### Provided data:
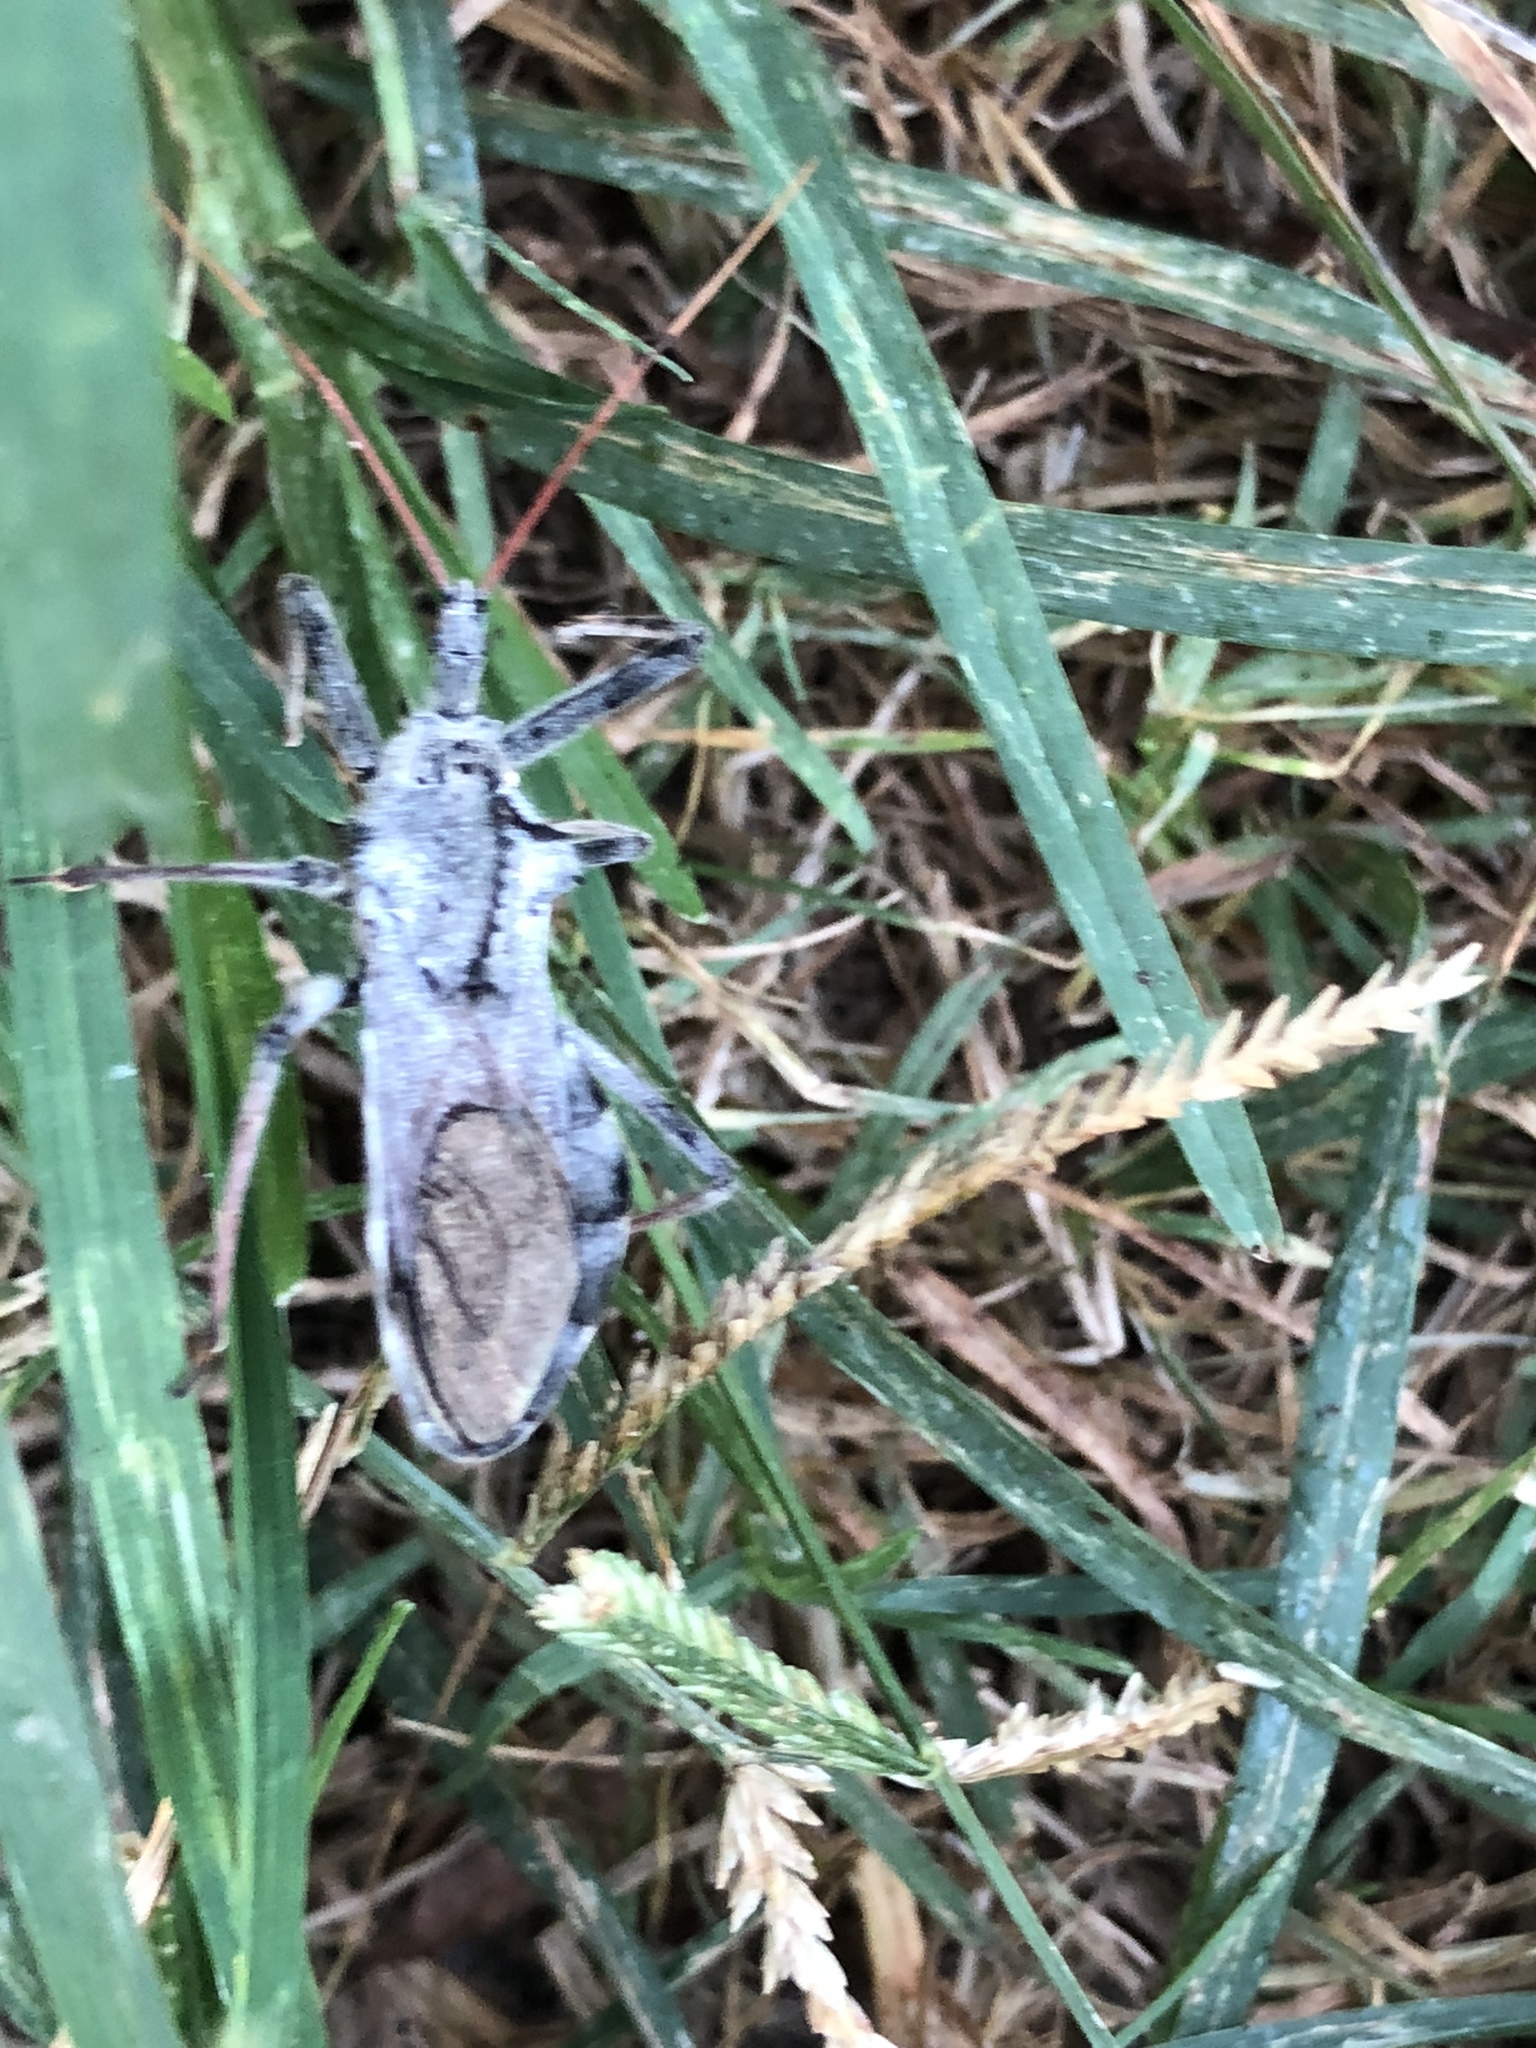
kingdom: Animalia
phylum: Arthropoda
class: Insecta
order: Hemiptera
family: Reduviidae
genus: Arilus
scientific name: Arilus cristatus
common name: North american wheel bug
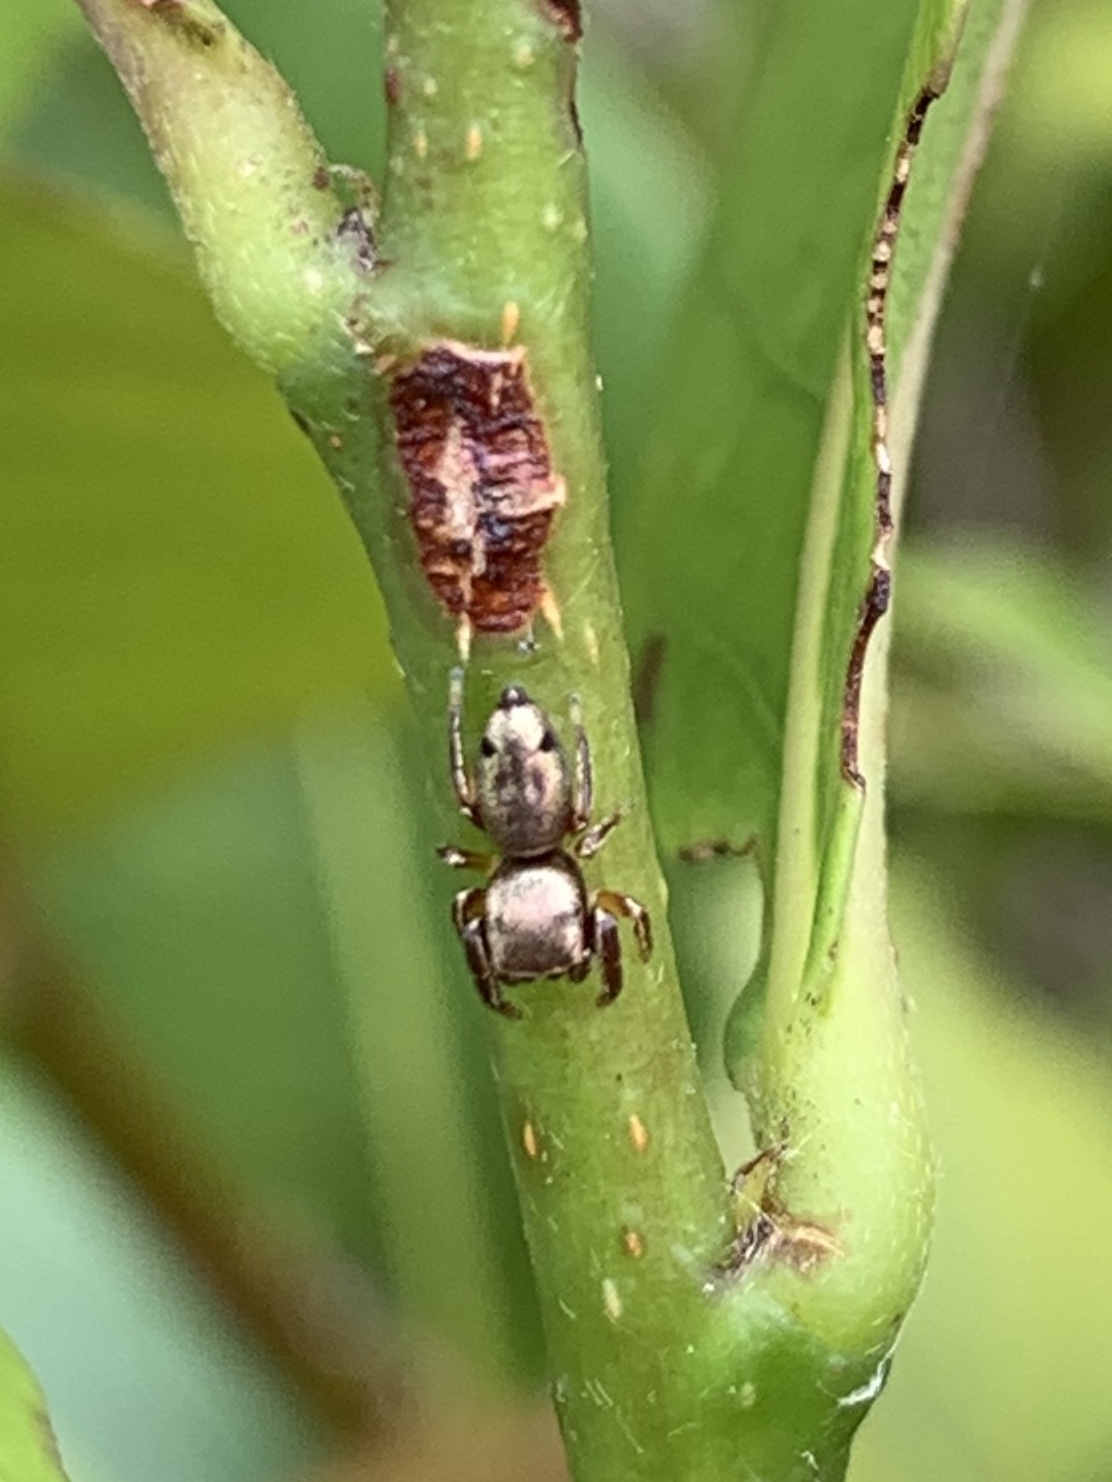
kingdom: Animalia
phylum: Arthropoda
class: Arachnida
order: Araneae
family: Salticidae
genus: Beata
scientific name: Beata wickhami
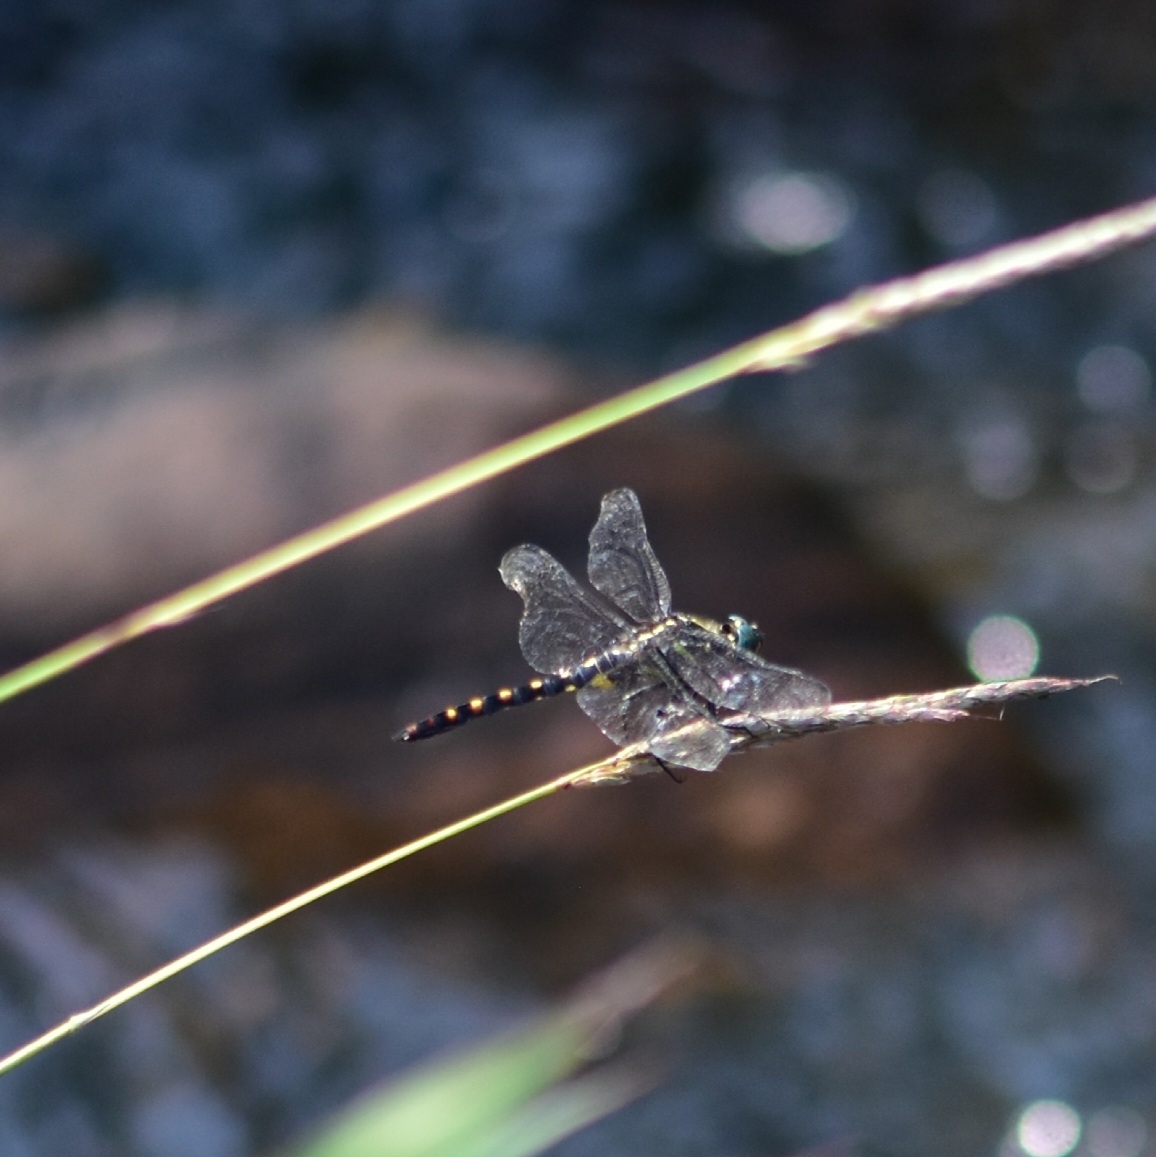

### What to produce:
Copy out every line of text from all the items above, word for word, and leave the pictures out.

### Exercise answer:
kingdom: Animalia
phylum: Arthropoda
class: Insecta
order: Hemiptera
family: Reduviidae
genus: Arilus
scientific name: Arilus cristatus
common name: North american wheel bug
kingdom: Animalia
phylum: Arthropoda
class: Arachnida
order: Araneae
family: Salticidae
genus: Beata
scientific name: Beata wickhami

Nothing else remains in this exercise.